Original data model (diagrams.net)
Simplified data model (diagrams.net)

At first glance all that has happened is that Page has been removed between Notebook and Text Block, which seems to reduce rather than enhance functionality. But let’s take a look at the effects of this simplification:

  • Each note in the notebook is capable of referencing any other. No need to consider whether you want referencing when creating the note.
  • There is only one kind of referencing. Gone is the meaningless distinction between ((text block embedding)) and [[page linking]]. For this to work well, text block embedding would need to be more seamless to the user than it is currently, and feel more like page linking.
  • Text blocks do not need to live inside another note entity: they can float directly in the notebook itself, allowing them to be entered without first needing to give a thought to where it should go. It also means text blocks can be dynamically created from within other text blocks, just as you now can with pages in the original model.
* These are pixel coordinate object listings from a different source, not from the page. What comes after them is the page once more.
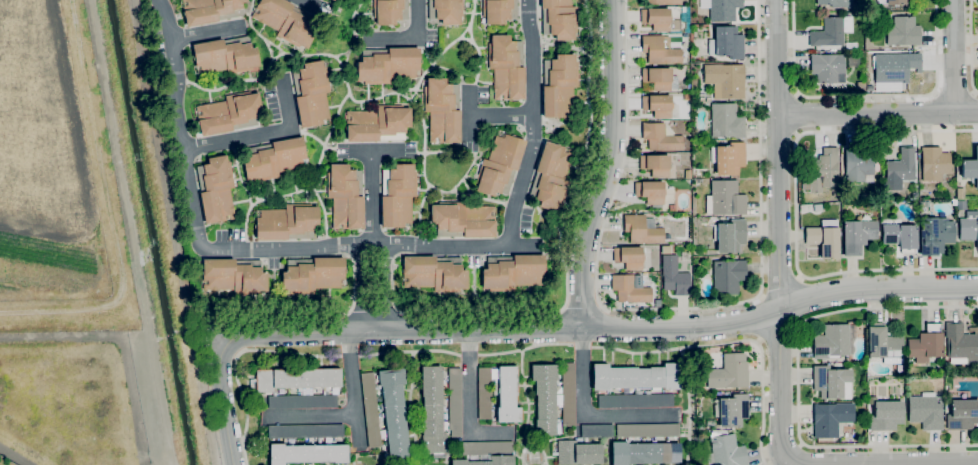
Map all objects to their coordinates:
building: (332, 0)
building: (333, 0)
road: (304, 2)
building: (664, 2)
building: (896, 2)
building: (835, 3)
road: (537, 8)
building: (683, 9)
building: (210, 10)
building: (723, 10)
building: (448, 11)
building: (499, 11)
building: (390, 12)
building: (559, 19)
building: (659, 19)
building: (286, 21)
building: (831, 31)
building: (903, 31)
road: (204, 33)
road: (412, 38)
building: (726, 43)
road: (971, 48)
building: (659, 50)
building: (225, 56)
road: (954, 56)
building: (387, 65)
building: (507, 66)
building: (895, 66)
building: (826, 67)
building: (657, 78)
building: (726, 79)
building: (559, 85)
building: (860, 86)
building: (311, 93)
road: (863, 96)
building: (686, 97)
building: (657, 105)
building: (442, 110)
building: (230, 113)
road: (878, 113)
road: (470, 114)
road: (502, 115)
road: (797, 115)
building: (726, 121)
road: (180, 123)
building: (378, 124)
road: (533, 124)
road: (263, 134)
building: (660, 137)
road: (374, 152)
building: (728, 158)
building: (273, 159)
building: (934, 163)
building: (859, 164)
building: (499, 165)
road: (608, 165)
building: (655, 165)
building: (900, 167)
building: (971, 167)
building: (823, 170)
park: (76, 175)
building: (551, 176)
building: (216, 189)
building: (650, 192)
building: (960, 193)
building: (398, 195)
building: (345, 196)
road: (371, 198)
building: (725, 198)
road: (795, 205)
building: (960, 205)
building: (672, 207)
building: (817, 207)
building: (462, 220)
building: (287, 222)
building: (969, 227)
building: (642, 229)
road: (779, 232)
building: (857, 235)
building: (934, 235)
building: (731, 236)
building: (899, 236)
building: (823, 240)
road: (560, 243)
road: (356, 244)
building: (629, 257)
building: (512, 272)
building: (435, 273)
building: (312, 274)
building: (234, 276)
building: (674, 276)
building: (728, 276)
road: (361, 287)
road: (383, 288)
road: (780, 288)
building: (629, 289)
building: (657, 302)
road: (582, 307)
road: (672, 309)
road: (282, 311)
road: (347, 314)
road: (401, 314)
road: (374, 315)
road: (759, 318)
road: (668, 327)
road: (778, 333)
road: (288, 336)
building: (832, 342)
building: (883, 344)
building: (925, 344)
building: (960, 344)
road: (442, 351)
building: (729, 372)
building: (635, 378)
building: (296, 380)
road: (798, 382)
building: (832, 382)
building: (251, 389)
road: (355, 392)
building: (484, 393)
building: (506, 394)
building: (568, 394)
road: (526, 396)
building: (963, 396)
building: (545, 398)
building: (302, 401)
road: (469, 401)
building: (635, 401)
building: (454, 402)
road: (763, 403)
road: (225, 405)
road: (689, 406)
road: (410, 407)
building: (370, 409)
building: (731, 410)
road: (682, 411)
building: (926, 411)
building: (393, 412)
building: (432, 412)
building: (962, 414)
building: (886, 415)
road: (312, 416)
road: (585, 416)
building: (831, 418)
building: (647, 430)
building: (305, 431)
building: (597, 431)
building: (586, 440)
road: (532, 446)
building: (487, 447)
building: (726, 451)
building: (576, 452)
building: (307, 453)
building: (644, 453)
building: (488, 461)
road: (415, 464)
road: (932, 464)

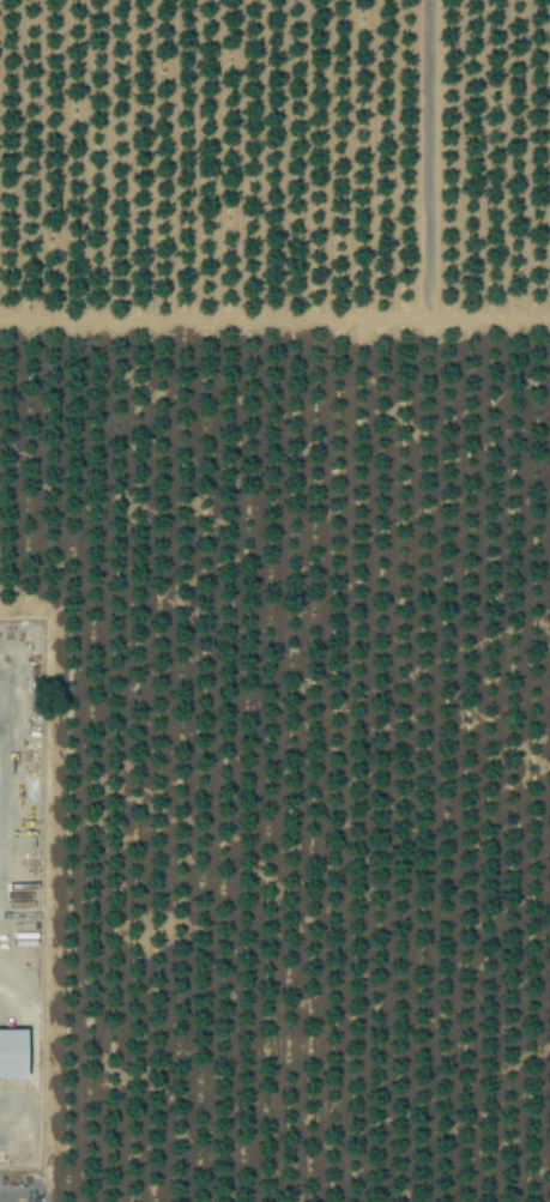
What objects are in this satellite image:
road: (28, 1051)
building: (13, 1055)

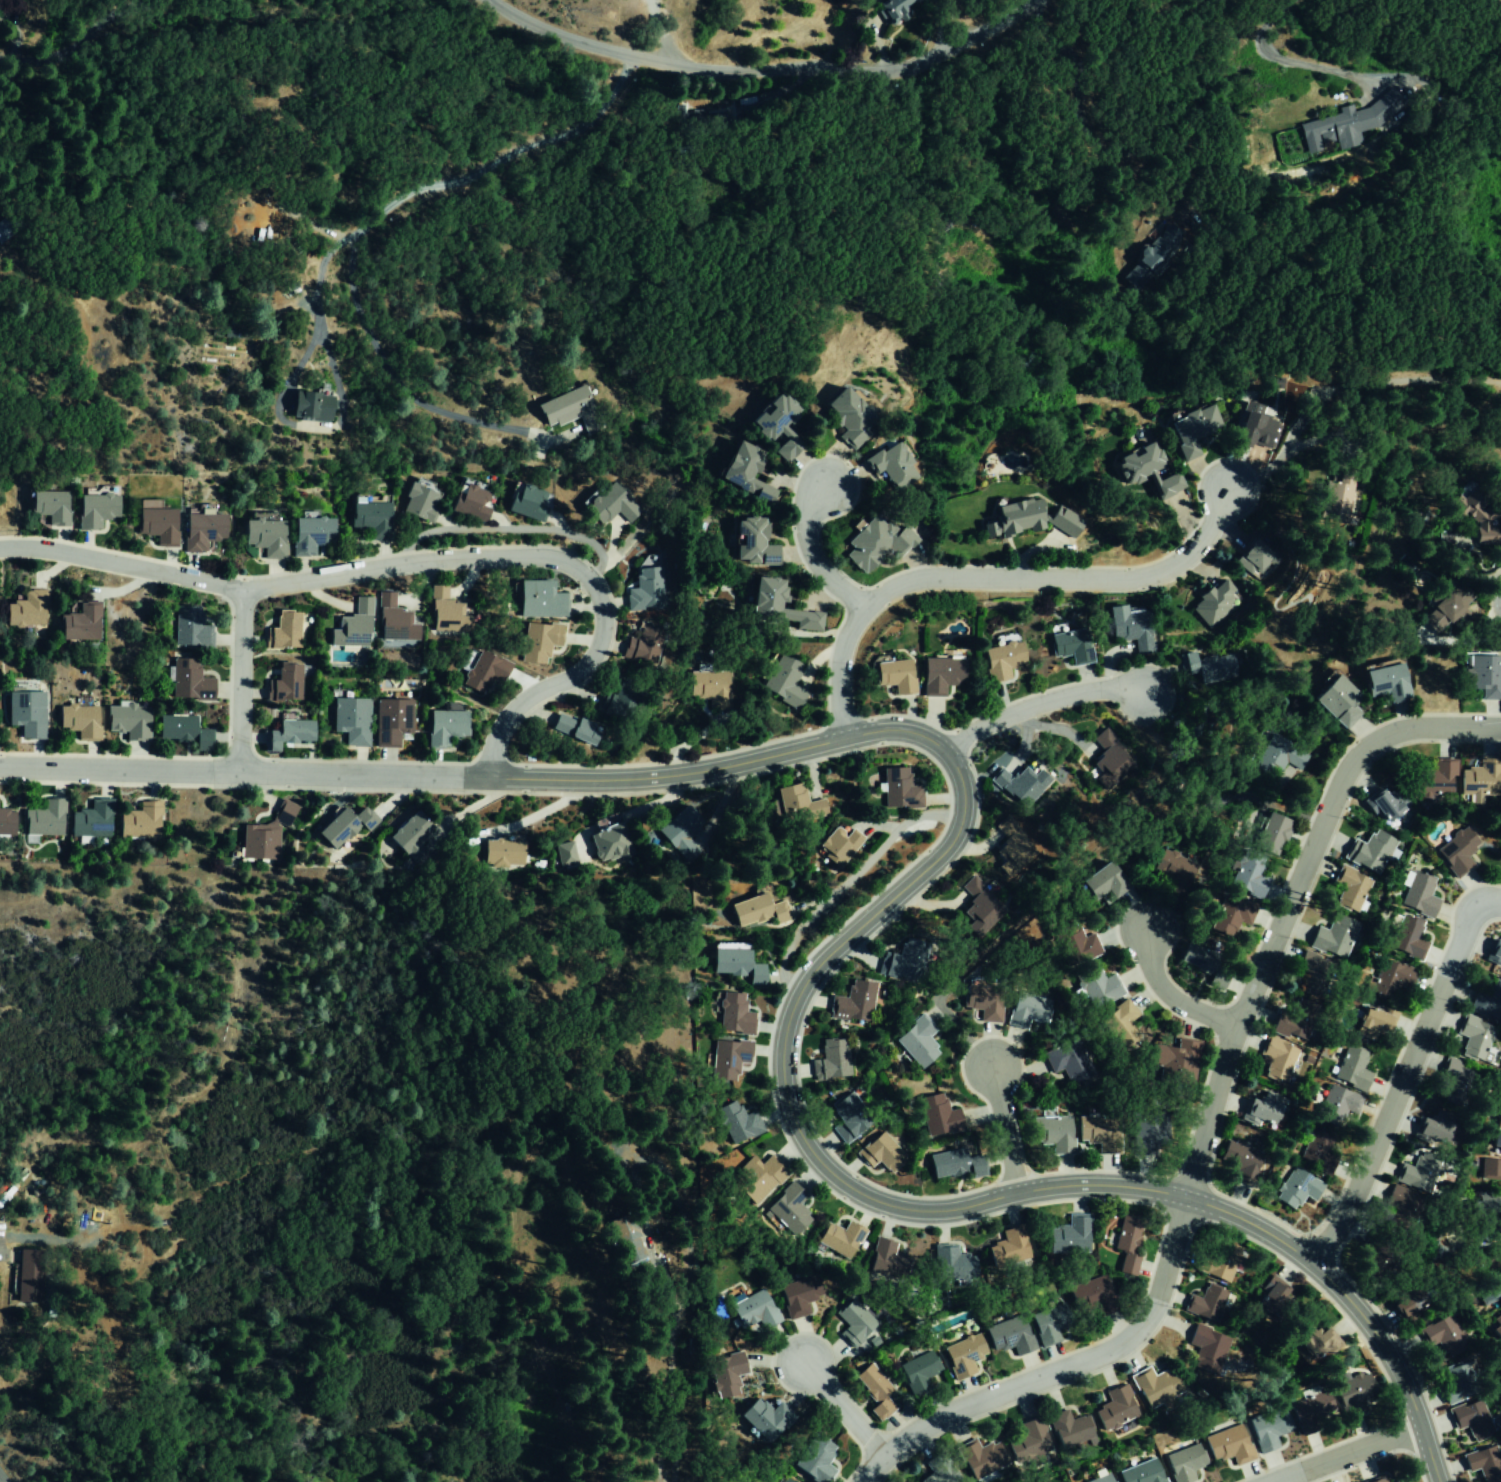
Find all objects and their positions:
building: (895, 6)
road: (76, 43)
road: (769, 66)
building: (1348, 123)
road: (365, 219)
building: (4, 231)
building: (1152, 257)
building: (309, 405)
building: (568, 408)
building: (846, 415)
building: (774, 424)
building: (1190, 428)
building: (1250, 429)
building: (1136, 463)
building: (889, 466)
building: (743, 472)
building: (1166, 485)
building: (1334, 498)
building: (526, 501)
building: (469, 502)
building: (418, 503)
building: (608, 505)
building: (48, 506)
building: (93, 510)
building: (1473, 516)
building: (369, 518)
building: (1009, 519)
building: (1061, 522)
building: (155, 525)
building: (200, 531)
building: (309, 533)
building: (263, 536)
building: (750, 542)
building: (874, 543)
road: (811, 555)
building: (1252, 559)
road: (421, 561)
road: (994, 577)
building: (644, 589)
building: (538, 599)
building: (1213, 602)
building: (776, 606)
building: (24, 609)
building: (445, 613)
building: (1440, 613)
building: (393, 621)
building: (78, 623)
building: (352, 626)
building: (188, 628)
building: (1130, 629)
building: (282, 631)
building: (537, 641)
building: (643, 644)
building: (1070, 645)
building: (1000, 660)
building: (1206, 666)
building: (482, 672)
building: (939, 674)
building: (893, 675)
building: (1483, 675)
road: (239, 677)
building: (187, 680)
building: (782, 681)
building: (1385, 682)
building: (283, 684)
building: (708, 687)
building: (619, 701)
building: (1336, 701)
road: (1035, 704)
building: (25, 713)
building: (350, 720)
building: (78, 721)
building: (130, 721)
building: (390, 721)
building: (443, 726)
building: (574, 728)
building: (182, 731)
building: (286, 734)
building: (1275, 756)
building: (1105, 769)
road: (247, 771)
building: (1433, 780)
building: (1478, 781)
building: (1021, 784)
building: (897, 789)
building: (1385, 804)
building: (796, 805)
building: (283, 812)
building: (43, 819)
building: (90, 820)
building: (139, 821)
building: (5, 822)
building: (343, 826)
building: (678, 832)
building: (1269, 832)
building: (409, 838)
building: (258, 842)
building: (608, 844)
building: (837, 844)
building: (1011, 849)
building: (1368, 851)
building: (1455, 851)
building: (499, 852)
building: (562, 854)
building: (1500, 857)
building: (1171, 869)
building: (1246, 875)
building: (1101, 882)
building: (974, 884)
building: (1348, 887)
building: (1417, 895)
road: (1286, 901)
building: (980, 909)
building: (757, 910)
building: (1230, 914)
building: (1333, 936)
building: (1406, 938)
building: (1080, 945)
building: (1495, 949)
building: (902, 960)
building: (1204, 963)
building: (734, 964)
building: (1311, 974)
building: (1389, 978)
building: (1096, 986)
road: (1167, 995)
building: (982, 1001)
building: (1487, 1001)
building: (852, 1002)
building: (1026, 1010)
building: (733, 1014)
building: (1294, 1020)
building: (1372, 1021)
building: (1120, 1024)
building: (1473, 1037)
building: (916, 1040)
building: (726, 1058)
building: (1276, 1058)
building: (830, 1060)
building: (1067, 1061)
building: (1172, 1065)
building: (1351, 1069)
road: (1402, 1077)
building: (1456, 1078)
road: (781, 1085)
building: (1331, 1106)
building: (1260, 1109)
building: (937, 1115)
building: (848, 1117)
building: (1498, 1119)
building: (735, 1122)
building: (1432, 1128)
road: (1001, 1131)
building: (1097, 1132)
building: (1051, 1133)
building: (1147, 1133)
building: (1497, 1144)
building: (880, 1153)
building: (1316, 1153)
building: (1239, 1161)
building: (954, 1164)
building: (1490, 1169)
building: (1418, 1172)
building: (754, 1179)
building: (1295, 1188)
building: (1500, 1199)
building: (1481, 1203)
building: (1500, 1207)
building: (1402, 1209)
building: (787, 1210)
building: (1484, 1230)
building: (1068, 1236)
building: (839, 1239)
building: (1126, 1244)
building: (1006, 1248)
building: (1374, 1259)
building: (1486, 1259)
building: (1217, 1260)
building: (887, 1261)
building: (951, 1264)
building: (27, 1274)
building: (1489, 1290)
building: (798, 1296)
building: (1091, 1296)
building: (1407, 1302)
building: (1275, 1303)
building: (1205, 1304)
building: (752, 1310)
building: (853, 1323)
building: (1047, 1324)
building: (1496, 1325)
building: (1008, 1335)
building: (1442, 1335)
building: (1315, 1345)
building: (1203, 1346)
building: (1500, 1348)
building: (962, 1355)
road: (1057, 1370)
building: (917, 1371)
building: (725, 1375)
building: (1456, 1384)
building: (1154, 1386)
building: (874, 1390)
building: (1350, 1393)
building: (1114, 1408)
road: (842, 1410)
building: (1306, 1415)
building: (763, 1419)
building: (1470, 1419)
building: (1069, 1429)
building: (1267, 1429)
building: (1030, 1441)
building: (1227, 1446)
road: (1338, 1453)
building: (980, 1458)
building: (813, 1459)
building: (1183, 1463)
building: (1482, 1463)
building: (938, 1470)
building: (1140, 1472)
building: (1102, 1479)
building: (784, 1480)
building: (1376, 1480)
road: (0, 1481)
building: (1399, 1481)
That’s all well and good, but what about the functionality reserved for pages: the page list, graph view, search highlighting etc. It wouldn’t make sense for every text block to be shown in these contexts. Luckily, simple problems have simple solutions: just add a field on text blocks to indicate whether this text block should also “act” as a page. The implications are:

  • Text blocks can be easily refactored between whether they should act like a page or not, as simply as a toggling a “page” switch. The default for a child of another text block should be OFF, while the default for a child of the notebook might be ON (or based on user preference).
  • Pages now have the possibility of existing within other pages.

By generalizing the data model, the arbitrary restrictions on the notebook structure have been relaxed, and the cognitive friction in entering notes has been diminished.

In closing, I would just like to clear up one misconception that a dedicated Roam-like user may have. Adopting the proposed model do NOT mean that any of their current workflows need to change.

In practice, I would fully expect that with the proposed model, the UI would change very little. The pages screen can still exist, populated by those text blocks marked as pages. There might be a new section for “unsorted notes”, those text blocks that are not marked as a page, and are not a child of any other text block. There would be a switch on every text block to toggle it as a page. The UI could even continue to display references differently depending on whether the target text block is marked as a [[page]] or ((not)).

I hope that this write-up might influence note app users and developers to think a little further outside of the box when reasoning about something as abstract, important, and challenging as a space for thought. I look forward to any and all feedback, whether it be in agreement or disagreement.